MOGADISHU — Fifty-five children have died of cholera and severe malnutrition in Somalia, which is currently experiencing a famine after over two decades of war, Press TV reports.
Cholera claimed as many as 35 children in the Bay region of southern Somalia, located about 250 kilometers (155 miles) northwest of Mogadishu, local physicians said on Saturday, the Press TV correspondent in the Somali capital reported.
At least 425 people suffering from various types of diseases were also taken to local hospitals for medical treatment.
Meanwhile, over 20 children died of hunger in Bay region and thousands more are on the verge of starving to death.
Somalia has the world’s highest child mortality rate, with almost one in five children dying before their fifth birthday.
The mortality rate in 2010 stood at 180 deaths per every 1,000 live births, according to the latest data released by the UN Inter-agency Group for Child Mortality Estimation.
With most of southern Somalia in famine, the United Nations says 750,000 people are at imminent risk of death.
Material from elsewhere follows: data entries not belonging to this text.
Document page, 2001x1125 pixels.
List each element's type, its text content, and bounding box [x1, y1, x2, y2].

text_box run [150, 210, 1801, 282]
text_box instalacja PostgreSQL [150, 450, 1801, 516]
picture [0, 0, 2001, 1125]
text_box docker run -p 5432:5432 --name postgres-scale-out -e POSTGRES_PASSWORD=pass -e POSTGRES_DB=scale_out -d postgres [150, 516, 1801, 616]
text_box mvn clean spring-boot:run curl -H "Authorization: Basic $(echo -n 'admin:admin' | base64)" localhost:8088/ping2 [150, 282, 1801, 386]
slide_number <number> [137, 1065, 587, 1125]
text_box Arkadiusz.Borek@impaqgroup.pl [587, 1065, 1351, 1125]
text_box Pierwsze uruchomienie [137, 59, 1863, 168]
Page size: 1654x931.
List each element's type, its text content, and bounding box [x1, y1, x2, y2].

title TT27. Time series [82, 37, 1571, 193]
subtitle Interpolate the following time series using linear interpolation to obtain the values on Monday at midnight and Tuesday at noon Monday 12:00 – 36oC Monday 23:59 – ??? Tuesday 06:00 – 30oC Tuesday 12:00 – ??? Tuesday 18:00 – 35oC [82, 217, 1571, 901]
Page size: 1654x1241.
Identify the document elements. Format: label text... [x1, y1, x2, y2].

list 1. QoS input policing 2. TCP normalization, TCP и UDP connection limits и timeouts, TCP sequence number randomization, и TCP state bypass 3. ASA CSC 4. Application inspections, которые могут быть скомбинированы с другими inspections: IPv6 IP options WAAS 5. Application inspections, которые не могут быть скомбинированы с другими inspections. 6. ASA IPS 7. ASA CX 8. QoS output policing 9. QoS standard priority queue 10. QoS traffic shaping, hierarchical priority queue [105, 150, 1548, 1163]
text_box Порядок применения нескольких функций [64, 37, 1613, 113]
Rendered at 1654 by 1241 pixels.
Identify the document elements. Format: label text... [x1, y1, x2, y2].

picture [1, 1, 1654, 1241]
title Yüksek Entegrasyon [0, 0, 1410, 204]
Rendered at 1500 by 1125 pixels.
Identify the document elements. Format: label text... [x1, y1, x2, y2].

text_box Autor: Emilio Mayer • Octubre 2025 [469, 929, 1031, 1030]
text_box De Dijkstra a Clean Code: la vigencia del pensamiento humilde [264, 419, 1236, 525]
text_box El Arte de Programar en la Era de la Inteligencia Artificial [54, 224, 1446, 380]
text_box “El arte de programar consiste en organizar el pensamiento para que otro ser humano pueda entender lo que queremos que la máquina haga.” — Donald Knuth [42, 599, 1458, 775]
Last year, less than a third of one-year-old children in Somalia were immunized, over 70 percent of the population lacked access to safe water, and only three out of every 10 children of primary school age were enrolled in school, according to the United Nations.
Somalia has not had a functioning government since 1991, when warlords overthrew former dictator Mohamed Siad Barre.
Strategically located in the Horn of Africa, Somalia is one of the countries generating the highest number of refugees and internally displaced people in the world.